Speaker: Dr. Xiaxi Cheng, Centre for Cold Matter (CCM), Imperial College London, UK
Time: 10:00 am, June 4, 2019
Venue: Transient Building, 3rd floor conference room
Abstract: During the absence of Global navigation satellite systems signal, conventional accelerometers and gyroscopes are used instead. The accuracy and stability of these devices in inertial sensing are limited primarily by their electronic and mechanical bias drift. Laser cooled atoms promise an attractive solution to this problem. Inertial sensing based on cold atom interferometry not only benefits from the long-term stability of atoms, but also from a significantly higher sensitivity to inertial forces than conventional sensors.
I present our work towards a 3-axis cold atom accelerometer using laser cooled Rubidium-87 atoms. A three pulse Mach-Zehnder interferometer using stimulated Raman transitions is used to measure the acceleration with high sensitivity.
We aim to achieve a repetition rate of 10 Hz to reduce the dead-times while maintaining a good signal-to-noise ratio. We have reached a sensitivity of 500 ng/Hz^(-1/2) in an one-axis acceleration sensor to measure horizontal acceleration, which is comparable with the state-of-art classical accelerometers. Currently, we are testing the system to reach a sensitivity of 100 ng/Hz^(-1/2) and a dynamic range of +/- 0.3g. This will eventually be working as a stand-alone inertial navigation unit.

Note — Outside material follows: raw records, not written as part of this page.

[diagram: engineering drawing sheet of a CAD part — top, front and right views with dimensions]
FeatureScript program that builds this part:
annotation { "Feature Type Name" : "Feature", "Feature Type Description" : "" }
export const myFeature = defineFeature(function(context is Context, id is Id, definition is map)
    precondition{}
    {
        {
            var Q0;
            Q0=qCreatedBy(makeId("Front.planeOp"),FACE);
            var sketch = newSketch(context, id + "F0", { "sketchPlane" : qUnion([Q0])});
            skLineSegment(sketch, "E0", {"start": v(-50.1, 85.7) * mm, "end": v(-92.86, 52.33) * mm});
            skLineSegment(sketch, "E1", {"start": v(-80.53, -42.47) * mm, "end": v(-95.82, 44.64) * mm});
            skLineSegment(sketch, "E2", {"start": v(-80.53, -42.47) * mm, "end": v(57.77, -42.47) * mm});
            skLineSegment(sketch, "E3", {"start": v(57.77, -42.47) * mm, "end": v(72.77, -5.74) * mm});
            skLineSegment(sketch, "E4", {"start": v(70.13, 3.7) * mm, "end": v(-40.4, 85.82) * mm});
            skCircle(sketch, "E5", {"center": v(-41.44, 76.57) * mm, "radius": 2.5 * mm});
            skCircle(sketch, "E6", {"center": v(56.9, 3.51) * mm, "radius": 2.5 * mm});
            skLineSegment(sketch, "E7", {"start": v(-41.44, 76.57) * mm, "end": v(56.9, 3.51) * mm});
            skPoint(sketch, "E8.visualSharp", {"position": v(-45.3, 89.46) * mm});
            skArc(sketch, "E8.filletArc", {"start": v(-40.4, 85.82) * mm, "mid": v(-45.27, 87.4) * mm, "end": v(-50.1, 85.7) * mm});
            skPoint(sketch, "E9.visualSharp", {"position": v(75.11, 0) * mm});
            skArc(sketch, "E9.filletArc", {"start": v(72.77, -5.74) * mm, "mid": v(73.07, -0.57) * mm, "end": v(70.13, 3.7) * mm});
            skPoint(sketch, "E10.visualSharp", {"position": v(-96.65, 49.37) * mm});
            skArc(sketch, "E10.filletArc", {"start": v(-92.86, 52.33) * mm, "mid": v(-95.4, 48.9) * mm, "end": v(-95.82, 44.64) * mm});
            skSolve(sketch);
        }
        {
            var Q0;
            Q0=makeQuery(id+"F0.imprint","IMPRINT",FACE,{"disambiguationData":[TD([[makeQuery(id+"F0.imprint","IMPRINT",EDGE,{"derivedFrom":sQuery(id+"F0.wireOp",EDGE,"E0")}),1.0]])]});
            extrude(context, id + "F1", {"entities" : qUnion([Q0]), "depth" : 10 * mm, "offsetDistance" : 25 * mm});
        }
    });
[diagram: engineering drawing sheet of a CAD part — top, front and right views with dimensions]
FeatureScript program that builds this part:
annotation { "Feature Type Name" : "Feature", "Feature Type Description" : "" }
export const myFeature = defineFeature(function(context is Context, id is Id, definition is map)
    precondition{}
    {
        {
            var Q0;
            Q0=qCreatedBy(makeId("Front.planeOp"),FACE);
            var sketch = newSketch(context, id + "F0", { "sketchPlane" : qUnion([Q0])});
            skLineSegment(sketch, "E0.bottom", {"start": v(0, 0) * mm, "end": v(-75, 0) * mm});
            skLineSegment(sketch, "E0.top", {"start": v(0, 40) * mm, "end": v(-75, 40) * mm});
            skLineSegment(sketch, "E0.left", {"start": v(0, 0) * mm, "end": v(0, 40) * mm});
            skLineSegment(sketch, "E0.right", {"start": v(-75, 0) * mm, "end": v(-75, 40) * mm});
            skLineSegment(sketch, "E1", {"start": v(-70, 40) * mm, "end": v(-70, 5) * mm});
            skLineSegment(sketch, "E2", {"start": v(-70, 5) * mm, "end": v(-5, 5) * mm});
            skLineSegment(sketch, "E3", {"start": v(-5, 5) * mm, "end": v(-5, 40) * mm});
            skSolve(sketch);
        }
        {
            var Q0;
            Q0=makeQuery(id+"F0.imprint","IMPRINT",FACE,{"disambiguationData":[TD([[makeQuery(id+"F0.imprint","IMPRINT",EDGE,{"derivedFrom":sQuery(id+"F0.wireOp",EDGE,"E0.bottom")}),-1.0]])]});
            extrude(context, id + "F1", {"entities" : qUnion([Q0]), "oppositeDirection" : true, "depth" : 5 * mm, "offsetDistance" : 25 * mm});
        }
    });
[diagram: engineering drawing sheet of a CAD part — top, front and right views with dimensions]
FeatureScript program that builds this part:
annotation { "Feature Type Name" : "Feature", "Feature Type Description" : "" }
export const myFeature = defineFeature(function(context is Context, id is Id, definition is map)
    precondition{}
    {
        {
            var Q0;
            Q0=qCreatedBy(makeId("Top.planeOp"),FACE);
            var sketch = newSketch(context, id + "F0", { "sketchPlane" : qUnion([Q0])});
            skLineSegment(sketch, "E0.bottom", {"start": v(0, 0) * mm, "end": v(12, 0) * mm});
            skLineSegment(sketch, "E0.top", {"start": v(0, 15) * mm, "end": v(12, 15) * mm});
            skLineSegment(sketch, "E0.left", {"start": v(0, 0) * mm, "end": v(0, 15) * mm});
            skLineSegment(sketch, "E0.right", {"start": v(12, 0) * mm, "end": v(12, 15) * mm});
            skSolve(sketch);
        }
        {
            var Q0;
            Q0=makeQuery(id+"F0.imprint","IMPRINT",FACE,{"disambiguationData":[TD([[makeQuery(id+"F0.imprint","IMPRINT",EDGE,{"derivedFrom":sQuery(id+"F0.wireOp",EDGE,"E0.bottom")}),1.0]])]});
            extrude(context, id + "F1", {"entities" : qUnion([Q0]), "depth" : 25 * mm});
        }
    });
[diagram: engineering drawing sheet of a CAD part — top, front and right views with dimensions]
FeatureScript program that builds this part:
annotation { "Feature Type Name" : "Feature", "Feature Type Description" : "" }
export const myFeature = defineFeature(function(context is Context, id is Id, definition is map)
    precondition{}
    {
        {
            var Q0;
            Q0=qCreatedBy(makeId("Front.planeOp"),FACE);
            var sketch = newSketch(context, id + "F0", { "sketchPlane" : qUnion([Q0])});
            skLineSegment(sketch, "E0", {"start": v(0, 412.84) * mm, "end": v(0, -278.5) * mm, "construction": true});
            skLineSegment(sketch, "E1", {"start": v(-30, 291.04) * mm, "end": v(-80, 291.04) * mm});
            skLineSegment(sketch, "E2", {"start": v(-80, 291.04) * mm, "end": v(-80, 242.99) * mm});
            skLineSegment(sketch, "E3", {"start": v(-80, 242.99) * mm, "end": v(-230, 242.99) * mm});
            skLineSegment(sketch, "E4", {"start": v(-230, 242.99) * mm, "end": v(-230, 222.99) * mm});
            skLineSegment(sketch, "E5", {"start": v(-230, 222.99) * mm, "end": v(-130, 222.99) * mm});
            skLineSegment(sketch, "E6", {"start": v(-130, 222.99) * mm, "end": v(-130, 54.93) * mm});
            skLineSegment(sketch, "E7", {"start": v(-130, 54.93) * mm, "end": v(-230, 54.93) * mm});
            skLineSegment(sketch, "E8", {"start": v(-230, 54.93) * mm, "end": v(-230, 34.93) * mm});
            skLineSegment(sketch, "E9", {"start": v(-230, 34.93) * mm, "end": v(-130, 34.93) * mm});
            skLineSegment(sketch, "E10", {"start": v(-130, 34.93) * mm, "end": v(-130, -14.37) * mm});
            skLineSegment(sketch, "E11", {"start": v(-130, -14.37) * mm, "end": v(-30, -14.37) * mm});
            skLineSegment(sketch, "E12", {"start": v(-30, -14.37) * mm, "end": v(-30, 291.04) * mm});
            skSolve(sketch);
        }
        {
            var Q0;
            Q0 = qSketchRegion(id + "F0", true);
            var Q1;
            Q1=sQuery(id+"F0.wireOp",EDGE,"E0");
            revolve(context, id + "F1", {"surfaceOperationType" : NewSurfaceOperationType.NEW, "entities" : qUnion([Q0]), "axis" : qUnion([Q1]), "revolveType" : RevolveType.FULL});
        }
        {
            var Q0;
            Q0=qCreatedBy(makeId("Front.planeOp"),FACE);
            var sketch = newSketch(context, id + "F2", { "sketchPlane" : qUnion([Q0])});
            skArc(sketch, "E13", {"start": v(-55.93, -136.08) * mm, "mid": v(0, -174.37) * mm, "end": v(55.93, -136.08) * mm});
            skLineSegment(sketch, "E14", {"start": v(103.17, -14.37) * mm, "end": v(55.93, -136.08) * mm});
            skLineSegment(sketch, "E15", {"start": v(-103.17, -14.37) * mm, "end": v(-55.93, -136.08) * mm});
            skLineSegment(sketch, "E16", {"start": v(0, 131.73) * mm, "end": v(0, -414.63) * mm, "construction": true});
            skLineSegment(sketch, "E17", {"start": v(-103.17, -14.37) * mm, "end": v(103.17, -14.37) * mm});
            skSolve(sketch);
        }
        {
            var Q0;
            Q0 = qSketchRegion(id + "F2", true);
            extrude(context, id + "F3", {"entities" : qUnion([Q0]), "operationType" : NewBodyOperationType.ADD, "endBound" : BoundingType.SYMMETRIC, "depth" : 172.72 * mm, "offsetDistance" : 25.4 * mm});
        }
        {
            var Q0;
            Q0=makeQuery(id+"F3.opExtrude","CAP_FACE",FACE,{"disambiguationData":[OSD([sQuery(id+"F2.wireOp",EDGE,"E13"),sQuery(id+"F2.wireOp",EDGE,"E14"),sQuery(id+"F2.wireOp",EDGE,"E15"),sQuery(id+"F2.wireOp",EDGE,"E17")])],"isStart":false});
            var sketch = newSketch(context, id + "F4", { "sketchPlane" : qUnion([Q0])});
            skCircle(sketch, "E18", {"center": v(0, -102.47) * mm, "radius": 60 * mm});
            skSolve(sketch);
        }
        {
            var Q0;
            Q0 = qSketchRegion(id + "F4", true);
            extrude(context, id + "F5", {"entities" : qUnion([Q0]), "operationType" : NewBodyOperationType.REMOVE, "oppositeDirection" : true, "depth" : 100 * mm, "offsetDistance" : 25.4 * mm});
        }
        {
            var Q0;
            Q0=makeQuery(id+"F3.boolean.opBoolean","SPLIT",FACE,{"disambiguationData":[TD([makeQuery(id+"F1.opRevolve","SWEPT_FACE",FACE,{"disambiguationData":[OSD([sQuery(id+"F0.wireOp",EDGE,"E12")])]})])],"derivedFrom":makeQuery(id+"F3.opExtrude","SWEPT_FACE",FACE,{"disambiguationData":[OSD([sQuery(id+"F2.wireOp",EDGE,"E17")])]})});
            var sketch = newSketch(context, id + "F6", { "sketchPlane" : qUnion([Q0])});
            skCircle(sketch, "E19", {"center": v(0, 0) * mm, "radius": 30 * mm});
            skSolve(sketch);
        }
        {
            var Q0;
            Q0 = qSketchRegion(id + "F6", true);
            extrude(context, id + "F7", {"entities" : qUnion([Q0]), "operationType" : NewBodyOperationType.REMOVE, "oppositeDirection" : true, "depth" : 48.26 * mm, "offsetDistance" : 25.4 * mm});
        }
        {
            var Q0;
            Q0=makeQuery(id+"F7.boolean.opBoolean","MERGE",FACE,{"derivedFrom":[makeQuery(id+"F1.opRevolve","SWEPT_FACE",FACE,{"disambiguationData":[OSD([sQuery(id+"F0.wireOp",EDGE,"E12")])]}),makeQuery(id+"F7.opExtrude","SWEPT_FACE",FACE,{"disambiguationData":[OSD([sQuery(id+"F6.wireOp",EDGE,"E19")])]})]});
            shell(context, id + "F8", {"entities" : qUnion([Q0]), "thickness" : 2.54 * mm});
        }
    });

Biography: Xiaxi Cheng has received a M.Sc. in Physics at University of Vienna in 2014, working on matter wave interferometry for large molecules. In 2015, he joined the Centre for Cold Matter (CCM) at Imperial College London with a UK’s Ministry of Defense PhD scholarship working on building an atom interferometer for navigation. Currently, he works as a research associate in the CCM and collaborates closely with M Squared Lasers to build a transportable quantum accelerometer.